Whether you drunkenly befriend the bathroom attendant or spend half the night trying to ditch your date (or get ditched by your date), date parties are the low point of most Greek life collegiate nights. From many tears, piles of vomit, uncomfortable setups, shitty bus rides and the rare “good time” at a date party, these venues are definitely iconic staples of the college experience. So which one are you?
5.) Bleu Detroit:
You’re sooooo super basic and love to have a good time, especially when you get the chance to tell your friends at home you’re super cultured and totally branching out because you went to Detroit. You have always been the epitome of sorority girl, you cop an invite to every frat date party somehow (so you’re basically a Club Bleu regular), and you pretend to tell people you’re super classy when everyone knows that you’re probably not. If you’re not completely drunk the whole time, and you’re not a complete mess every time you go out, you’re not actually going out that night.
4.) White Star NightClub:
You’re a complete rager and have absolutely no regard for anything. Everyone knows you as the crazy party girl who keeps on doing ridiculous things without any boundaries or regard for authority. You’ve kinda given yourself a pretty rough reputation and no one knows what you’ll be up to next. Just like White Star is in Hamtramck, you have no regard for actual rules or anything, it’s always a toss-up about what kind of night you’ll have. White Star is notorious for being cheap and reliable, just like your pretty ratchet lifestyle.
3.) 29 Park:
Given Novi is an actual residential suburb of Detroit, that means real people live here with, like, families and stuff. You’re just as lowkey as Novi, and you’re the closest thing to classy that a college date party can provide. Everyone sets you up for every date party because they think you’d be a great fit and you just give off a vibe of, “I’m super fun and friendly and I can always provide a good time.”

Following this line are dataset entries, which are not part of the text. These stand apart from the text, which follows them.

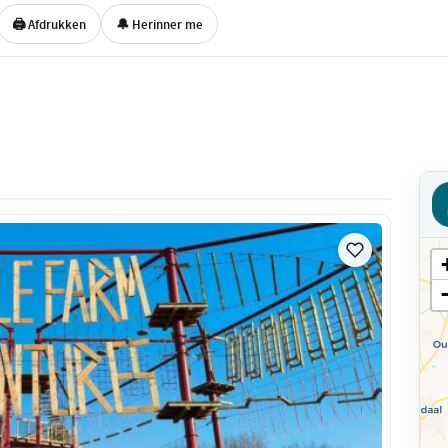
🖨 Afdrukken
🔔 Herinner me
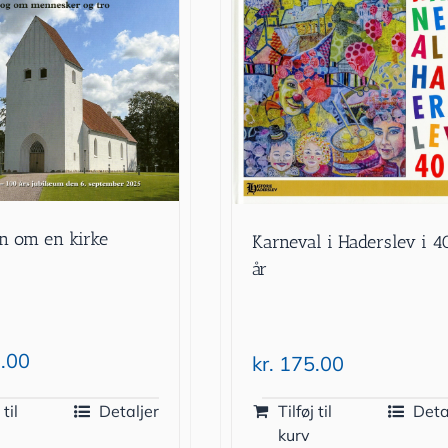
en om en kirke
Karneval i Haderslev i 4
år
.00
kr.
175.00
 til
Detaljer
Tilføj til
Deta
kurv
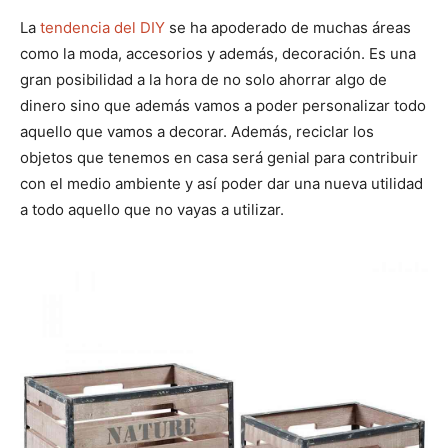
La
tendencia del DIY
se ha apoderado de muchas áreas
como la moda, accesorios y además, decoración. Es una
gran posibilidad a la hora de no solo ahorrar algo de
dinero sino que además vamos a poder personalizar todo
aquello que vamos a decorar. Además, reciclar los
objetos que tenemos en casa será genial para contribuir
con el medio ambiente y así poder dar una nueva utilidad
a todo aquello que no vayas a utilizar.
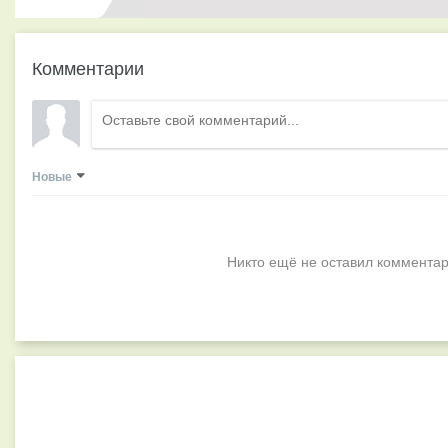
Комментарии
Новые
Никто ещё не оставил комментар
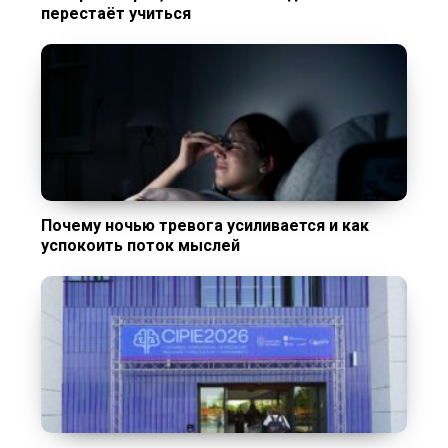
перестаёт учиться
Почему ночью тревога усиливается и как
успокоить поток мыслей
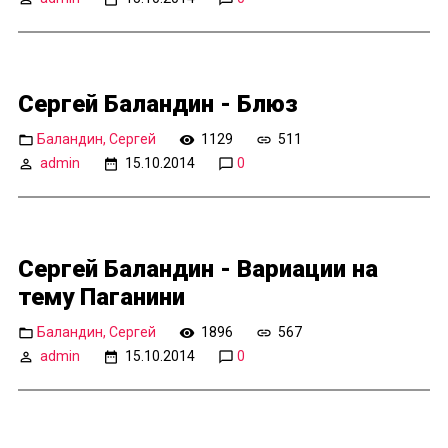
Сергей Баландин - Блюз
Баландин, Сергей
1129
511
admin
15.10.2014
0
Сергей Баландин - Вариации на
тему Паганини
Баландин, Сергей
1896
567
admin
15.10.2014
0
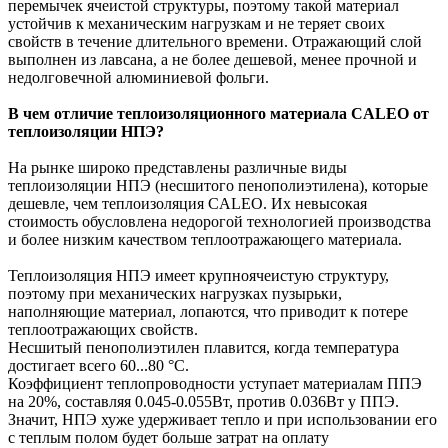
перемычек ячеистой структуры, поэтому такой материал
устойчив к механическим нагрузкам и не теряет своих
свойств в течение длительного времени. Отражающий слой
выполнен из лавсана, а не более дешевой, менее прочной и
недолговечной алюминиевой фольги.
В чем отличие теплоизоляционного материала CALEO от
теплоизоляции НПЭ?
На рынке широко представлены различные виды
теплоизоляции НПЭ (несшитого пенополиэтилена), которые
дешевле, чем теплоизоляция CALEO. Их невысокая
стоимость обусловлена недорогой технологией производства
и более низким качеством теплоотражающего материала.
Теплоизоляция НПЭ имеет крупноячеистую структуру,
поэтому при механических нагрузках пузырьки,
наполняющие материал, лопаются, что приводит к потере
теплоотражающих свойств.
Несшитый пенополиэтилен плавится, когда температура
достигает всего 60...80 °С.
Коэффициент теплопроводности уступает материалам ППЭ
на 20%, составляя 0.045-0.055Вт, против 0.036Вт у ППЭ.
Значит, НПЭ хуже удерживает тепло и при использовании его
с теплым полом будет больше затрат на оплату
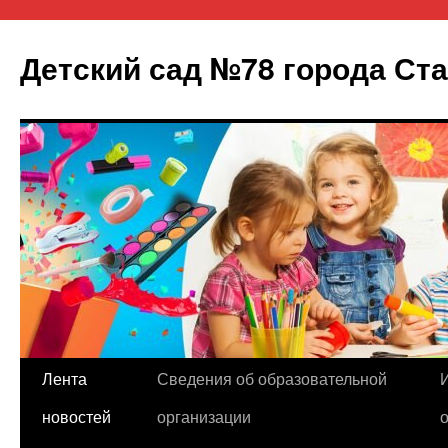
Детский сад №78 города Ст
Лента
Сведения об образовательной
Перейти
новостей
организации
к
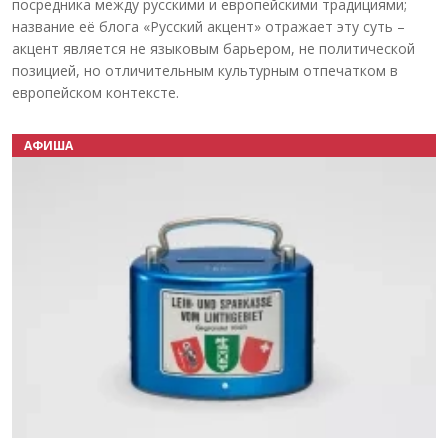
посредника между русскими и европейскими традициями;
название её блога «Русский акцент» отражает эту суть –
акцент является не языковым барьером, не политической
позицией, но отличительным культурным отпечатком в
европейском контексте.
АФИША
Назад
Вперёд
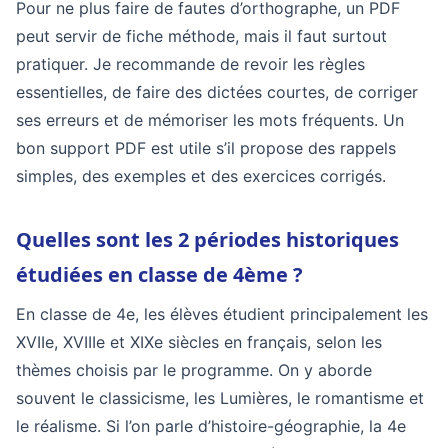
Pour ne plus faire de fautes d’orthographe, un PDF
peut servir de fiche méthode, mais il faut surtout
pratiquer. Je recommande de revoir les règles
essentielles, de faire des dictées courtes, de corriger
ses erreurs et de mémoriser les mots fréquents. Un
bon support PDF est utile s’il propose des rappels
simples, des exemples et des exercices corrigés.
Quelles sont les 2 périodes historiques
étudiées en classe de 4ème ?
En classe de 4e, les élèves étudient principalement les
XVIIe, XVIIIe et XIXe siècles en français, selon les
thèmes choisis par le programme. On y aborde
souvent le classicisme, les Lumières, le romantisme et
le réalisme. Si l’on parle d’histoire-géographie, la 4e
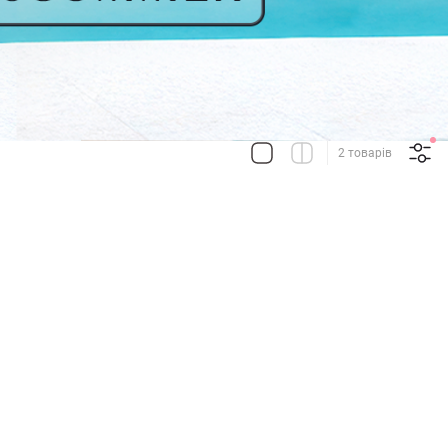
2 товарів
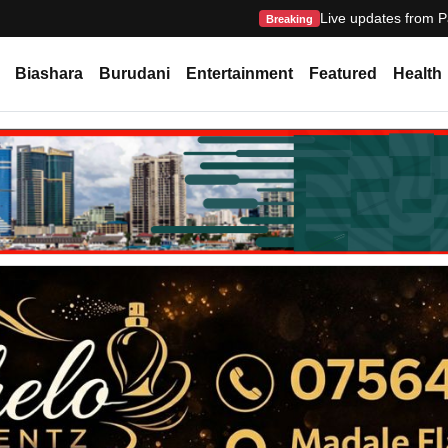
Live updates from P
Breaking
Biashara
Burudani
Entertainment
Featured
Health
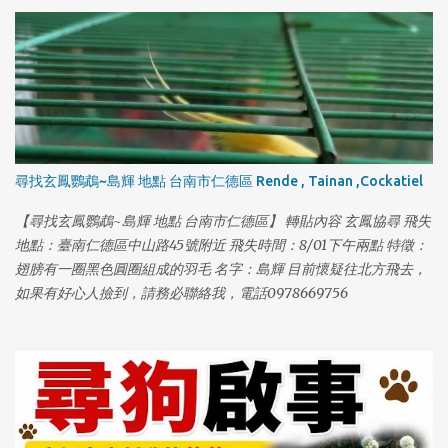
尋找玄鳳鸚鵡~島輝 地點 台南市仁德區 Rende , Tainan ,Cockatiel
【尋找玄鳳鸚鵡~島輝 地點 台南市仁德區】 轉貼內容 玄鳳協尋 飛失
地點：臺南仁德區中山路45號附近 飛失時間：8/01下午兩點 特徵：
翅膀有一圈黑色圓圈組成的羽毛 名字：島輝 目前懷疑往北方飛去，
如果有好心人撿到，請務必聯絡我，電話0978669756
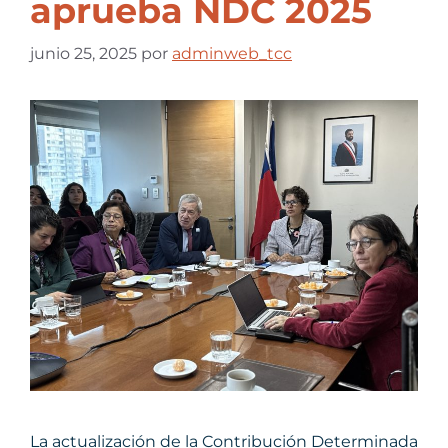
aprueba NDC 2025
junio 25, 2025
por
adminweb_tcc
La actualización de la Contribución Determinada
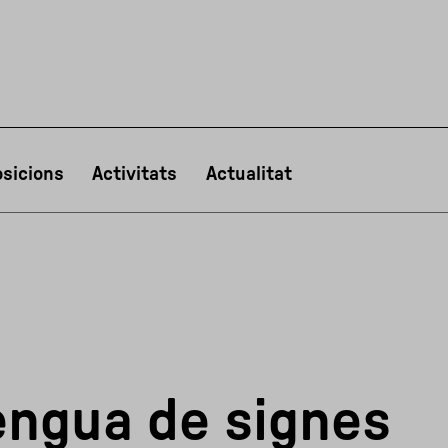
sicions
Activitats
Actualitat
PT
NL
IT
한국어
日本語
lengua de signes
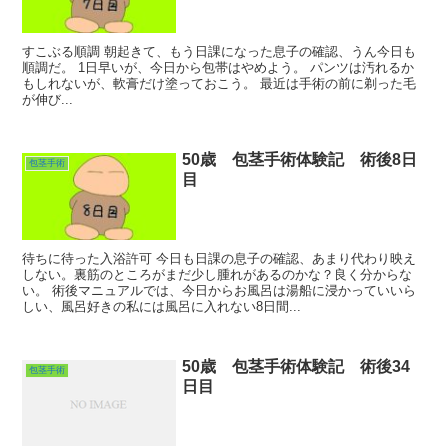
すこぶる順調 朝起きて、もう日課になった息子の確認、うん今日も
順調だ。 1日早いが、今日から包帯はやめよう。 パンツは汚れるか
もしれないが、軟膏だけ塗っておこう。 最近は手術の前に剃った毛
が伸び...
50歳 包茎手術体験記 術後8日
包茎手術
目
待ちに待った入浴許可 今日も日課の息子の確認、あまり代わり映え
しない。裏筋のところがまだ少し腫れがあるのかな？良く分からな
い。 術後マニュアルでは、今日からお風呂は湯船に浸かっていいら
しい、風呂好きの私には風呂に入れない8日間...
50歳 包茎手術体験記 術後34
包茎手術
日目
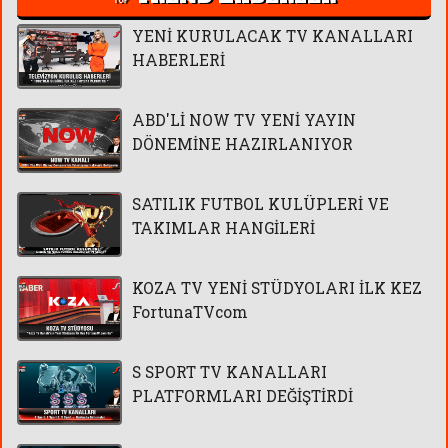
YENİ KURULACAK TV KANALLARI
HABERLERİ
ABD'Lİ NOW TV YENİ YAYIN
DÖNEMİNE HAZIRLANIYOR
SATILIK FUTBOL KULÜPLERİ VE
TAKIMLAR HANGİLERİ
KOZA TV YENİ STÜDYOLARI İLK KEZ
FortunaTVcom
S SPORT TV KANALLARI
PLATFORMLARI DEĞİŞTİRDİ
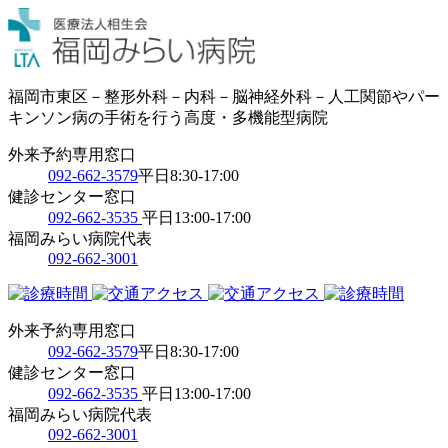
福岡市東区－整形外科－内科－脳神経外科－人工関節やパー
キンソン病の手術を行う高度・多機能型病院
外来予約専用窓口
092-662-3579
平日8:30-17:00
健診センター窓口
092-662-3535
平日13:00-17:00
福岡みらい病院代表
092-662-3001
外来予約専用窓口
092-662-3579
平日8:30-17:00
健診センター窓口
092-662-3535
平日13:00-17:00
福岡みらい病院代表
092-662-3001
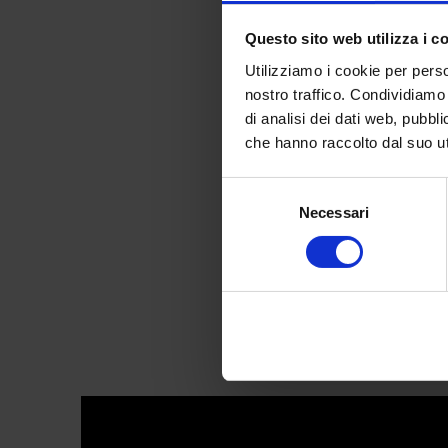
Questo sito web utilizza i c
Utilizziamo i cookie per perso
nostro traffico. Condividiamo 
di analisi dei dati web, pubbl
Femminism
che hanno raccolto dal suo uti
Selezione
Necessari
del
consenso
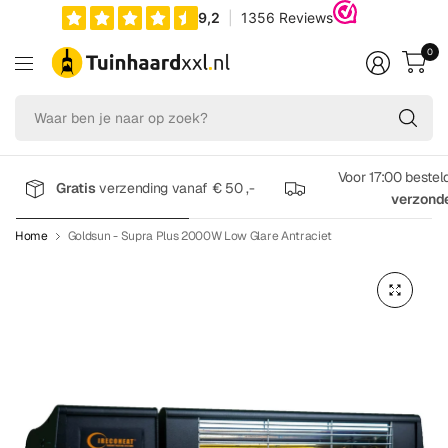
0
Wa
be
je
na
Voor 17:00 bestel
Gratis
verzending vanaf € 50 ,-
op
verzond
zo
Home
Goldsun - Supra Plus 2000W Low Glare Antraciet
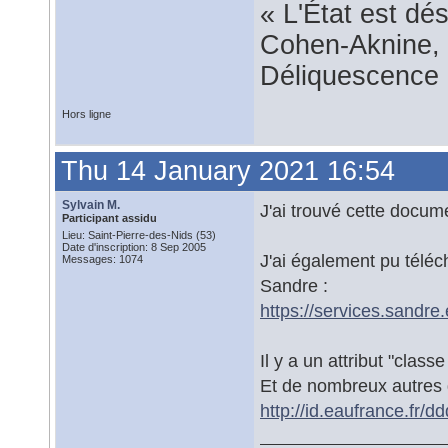
« L'État est dé
Cohen-Aknine, 
Déliquescence e
Hors ligne
Thu 14 January 2021 16:54
Sylvain M.
J'ai trouvé cette docum
Participant assidu
Lieu: Saint-Pierre-des-Nids (53)
Date d'inscription: 8 Sep 2005
J'ai également pu télé
Messages: 1074
Sandre :
https://services.sandre
Il y a un attribut "clas
Et de nombreux autres q
http://id.eaufrance.fr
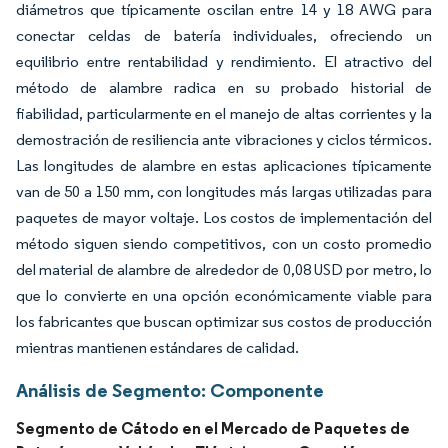
diámetros que típicamente oscilan entre 14 y 18 AWG para
conectar celdas de batería individuales, ofreciendo un
equilibrio entre rentabilidad y rendimiento. El atractivo del
método de alambre radica en su probado historial de
fiabilidad, particularmente en el manejo de altas corrientes y la
demostración de resiliencia ante vibraciones y ciclos térmicos.
Las longitudes de alambre en estas aplicaciones típicamente
van de 50 a 150 mm, con longitudes más largas utilizadas para
paquetes de mayor voltaje. Los costos de implementación del
método siguen siendo competitivos, con un costo promedio
del material de alambre de alrededor de 0,08 USD por metro, lo
que lo convierte en una opción económicamente viable para
los fabricantes que buscan optimizar sus costos de producción
mientras mantienen estándares de calidad.
Análisis de Segmento: Componente
Segmento de Cátodo en el Mercado de Paquetes de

2.) Wiard’s Orchard and Country Fair:
You’re a wholesome feller who drinks apple cider and listens to Sam Hunt while eating corn on the cob. Just kidding! You’re more into the whole barn dance scene since you don’t have to actually dress up for this and you’re probably from Michigan. You never actually grew up out of your teenage years, and you’re still thinking of how you totally peaked at high school homecoming sophomore year with your super hot date. So, it’s settling for the classic barn dance for you. You drink Fireball unironically, and your friends call you mom, also unironically.
1.) Cavern Club:
You’re that local gal next door with a wild side. Sure, your hookup definitely knows you’re a really convenient booty call, but he also doesn’t know that you’re actually hooking up with a few other guys on the side and just keeping your options open. Everyone sees you on the outside as a reliable gal, just like Cavern Club is in Ann Arbor, but you’re also pretty insane on the inside and hide it super well.